D.D. glared at me. I let her. She was arresting me, after all, what did she have to be so angry about? I didn’t want clothing from home, personal articles the Suffolk County Jail would seize from me and lock away for the duration of my incarceration. I would rather arrive in a hospital gown. Why not? The look bought me sympathy, and I would take all the help I could get.
Apparently, D.D. figured that out, as well. A uniformed officer was summoned, instructions given. The patrol officer didn’t even bat an eye at being told to buy women’s clothing. He disappeared out the door, which left me alone with D.D. and Bobby again.
Others must be staying out in the hall. Hospital rooms weren’t that big. They might as well wait in the corridor for the show.
I was counting down, though I didn’t know to what.
“What did you use?” D.D. asked abruptly. “Bags of ice? Snow? Funny, you know. I noticed the damp spot on the basement floor, yesterday. I wondered about it.”
I said nothing.
She walked toward me, eyes narrowed, as if studying a particular species of wildlife. I noticed when she walked, she kept one hand splayed over her stomach, the other on her hip. I also noticed that her face was pale with dark circles under her eyes. Apparently, I was keeping the good detective up at night. Score one for me.

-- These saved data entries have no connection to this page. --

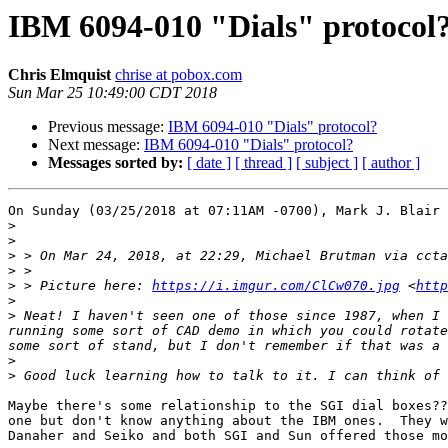
IBM 6094-010 "Dials" protocol
Chris Elmquist
chrise at pobox.com
Sun Mar 25 10:49:00 CDT 2018
Previous message:
IBM 6094-010 "Dials" protocol?
Next message:
IBM 6094-010 "Dials" protocol?
Messages sorted by:
[ date ]
[ thread ]
[ subject ]
[ author ]
On Sunday (03/25/2018 at 07:11AM -0700), Mark J. Blair 
>
>
>
 > On Mar 24, 2018, at 22:29, Michael Brutman via ccta
>
>
 > Picture here: 
https://i.imgur.com/ClCw070.jpg
 <
http
>
>
 Neat! I haven't seen one of those since 1987, when I 
running some sort of CAD demo in which you could rotate
>
>
Maybe there's some relationship to the SGI dial boxes??
one but don't know anything about the IBM ones.  They w
Danaher and Seiko and both SGI and Sun offered those mo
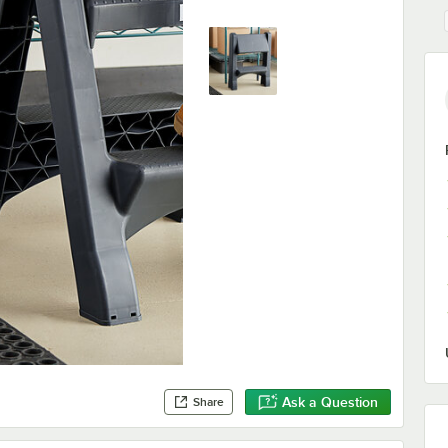
Ask a Question
Share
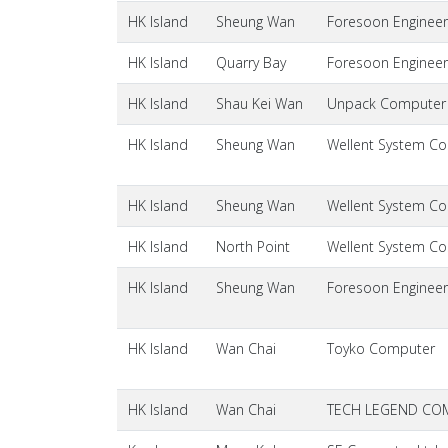
HK Island
Sheung Wan
Foresoon Engineer
HK Island
Quarry Bay
Foresoon Engineer
HK Island
Shau Kei Wan
Unpack Computer
HK Island
Sheung Wan
Wellent System Cos
HK Island
Sheung Wan
Wellent System Cos
HK Island
North Point
Wellent System Cos
HK Island
Sheung Wan
Foresoon Engineer
HK Island
Wan Chai
Toyko Computer
HK Island
Wan Chai
TECH LEGEND CO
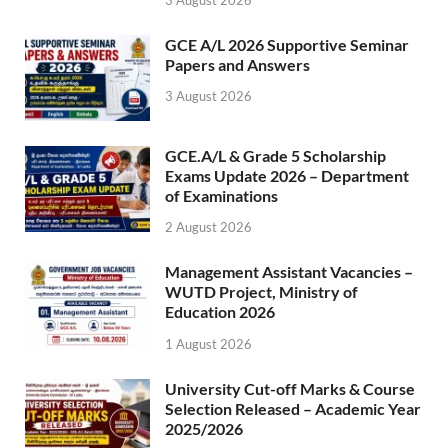
GCE A/L 2026 Supportive Seminar
Papers and Answers
3 August 2026
GCE.A/L & Grade 5 Scholarship
Exams Update 2026 – Department
of Examinations
2 August 2026
Management Assistant Vacancies –
WUTD Project, Ministry of
Education 2026
1 August 2026
University Cut-off Marks & Course
Selection Released – Academic Year
2025/2026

I regarded her with my good eye. Dared her to look at the swollen, eggplant purple mess of my face, and pass judgment.
“You ever meet the ME?” she asked now, switching gears, becoming more conversational. She halted in front of me. From my vantage point, perched on the edge of the hospital bed, I had to look up at her.
I didn’t speak.
“Ben’s good. One of the best we’ve ever had,” she continued. “Maybe another ME wouldn’t have noticed it. But Ben loves the details. Apparently, the human body is like any other meat. You can freeze it and thaw it, but not without some changes in—how did he put it?—consistency. The flesh on your husband’s extremities felt wrong to him. So he took a few samples, stuck them under a microscope, and hell if I understand all the science, but basically determined damage at a cellular level consistent with the freezing of human tissue. You shot your husband, Tessa. Then, you put him on ice.”
I didn’t speak.
D.D. leaned closer. “This is what I don’t get, though. Obviously, you were buying time. You needed to get something done. What, Tessa? What were you doing while your husband’s corpse lay frozen in the basement?”
I didn’t speak. I listened to a song instead, playing in the back of my mind. All I want for Christmas is my two front teeth, my two front teeth, my two front teeth.…
“Where is she?” D.D. whispered, as if reading my mind. “Tessa, what did you do with your little girl? Where’s Sophie?”
“When are you due?” I asked, and D.D. recoiled as if shot, while five feet away, Bobby inhaled sharply.
He hadn’t known, I determined. Or maybe he’d known, but not known, in that way men sometimes do. I found this interesting.
“Is he the father?” I asked.
“Shut up,” D.D. said curtly.
Then I remembered. “No,” I corrected myself, as if she’d never spoken. I looked over at Bobby. “You’re married to another woman, from the state mental institute case, couple years back. And you have a baby now, don’t you? Not that long ago. I heard about that.”